Big Bubbles (no troubles)

What sucks, who sucks and you suck

Node Inheritance in Puppet

Inheritance - specifically node inheritance - in Puppet seems like a great time saver and an ideal way to simplify your configurations. Until you encounter The Node That Must Be Slightly Different.

Once upon a time, before the language evolved and Puppetlabs were able to start advising you not to do it, it was a common Puppet pattern to define a ‘dummy’ basenode containing your common, global settings and then inherit that throughout one or more further levels of node definitions. This makes sense, because you don’t want to define the same group of settings and classes for each one of ten, fifty, a hundred or eleventy-lots nodes, and then have to update that group for them all again when something changes. The problem is, once you’ve inherited something from a ‘higher’ node, it’s set in stone. And then, inevitably, particularly if you deal with enterprise networks rather than nice, clean, homogenous web platforms, you will need to add the one node that must inherit all the common settings but tweak one of them just slightly.

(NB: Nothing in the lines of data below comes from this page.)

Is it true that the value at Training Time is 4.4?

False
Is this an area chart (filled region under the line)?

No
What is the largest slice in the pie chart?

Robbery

For example, we include our ‘ssh’ class in the basenode, because it’s a core protocol, it’s pervasive and we never conceived of a time, barring the heat-death of the universe, when we would not want to run SSH identically on every single node ever, regardless of OS or role. (The ssh class thus rolls out the same secured SSH configuration across the board and ensures that the SSH daemon is kept running.) This worked fine and we didn’t need to give it another thought - until one day we gained a new customer who had their own custom SFTP application that had to bind to port 22, meaning that we needed to run our SSH daemon on another port. Problem: we have to inherit the basenode to gain all the common settings for name servers, SNMP managers, etc. But doing that also means pulling in the standard SSH configuration that runs on port 22. And because we’ve inherited it, we can’t override it later for the node in question. This doesn’t work:

node basenode {
  include ssh
}
node snowflake inherits basenode {
  $ssh_port = '20220'	# not visible to ssh class
}

There are two possible workarounds if you stick with inheritance in cases like this:

  1. Use an external facts plugin, and define a local fact in a file on the node to specify the overriding value. Modify your class to use the fact value if it exists or a default. You can even write a Puppet class to create the fact file, although your policy then requires two runs to set everything up correctly (the first to create the fact, the second to read it and use it).

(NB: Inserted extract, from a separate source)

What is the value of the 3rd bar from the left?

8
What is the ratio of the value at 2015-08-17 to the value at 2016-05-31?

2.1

  2. Query an external lookup for the value, or use a default. For example, with extlookup:
    $ssh_port = extlookup('ssh_port', 22)
    (And then use $ssh_port in your sshd_config template or wherever.)

We used to favour the first method, but have now moved to the second because it feels cleaner and does everything in one run. (Also, the facts-dot-d plugin has been deprecated.) In the future, we’ll probably move to Hiera once the Puppet release we’re using has it built in. Either way ensures that you can set and obtain a value at the time of use of the class, rather than relying on a lower scope to influence something that it can’t.

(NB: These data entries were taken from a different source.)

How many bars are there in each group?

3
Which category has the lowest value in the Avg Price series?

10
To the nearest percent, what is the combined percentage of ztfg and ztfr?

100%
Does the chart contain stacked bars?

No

There’s a third way, which is to gather all your common includes and settings into a single, general class and then include that on each node. We do that too, for some things. We even pass in parameters that control whether certain individual classes get included or not (e.g. nodes that have their own custom MTA config because the customer needs to handle mail locally or, for some unearthly reason, wants DKIM, don’t get the generic mail client class). Here’s another example: we set up all our admin accounts via Puppet, and assign fixed UIDs to them. But we have some legacy nodes where the customer already assigned some of the same UIDs for their application. In these cases, we ‘turn off’ the admin user class via a boolean parameter to the general class. (In the future, we might define a per-node base UID value to allow our accounts to be remapped to an available range, again via an external lookup.)

Because inevitably, ‘general’ turns out not to be quite general enough.

My larger point is: don’t be fooled by many of the Puppet examples into thinking that simple, homogenised platforms are the typical use case. Puppet (and its documentation) likes your nodes to be as similar as possible, but if your real world implementation is messier than that, you can still adapt it - yes, perhaps with some mess - to work around the differences.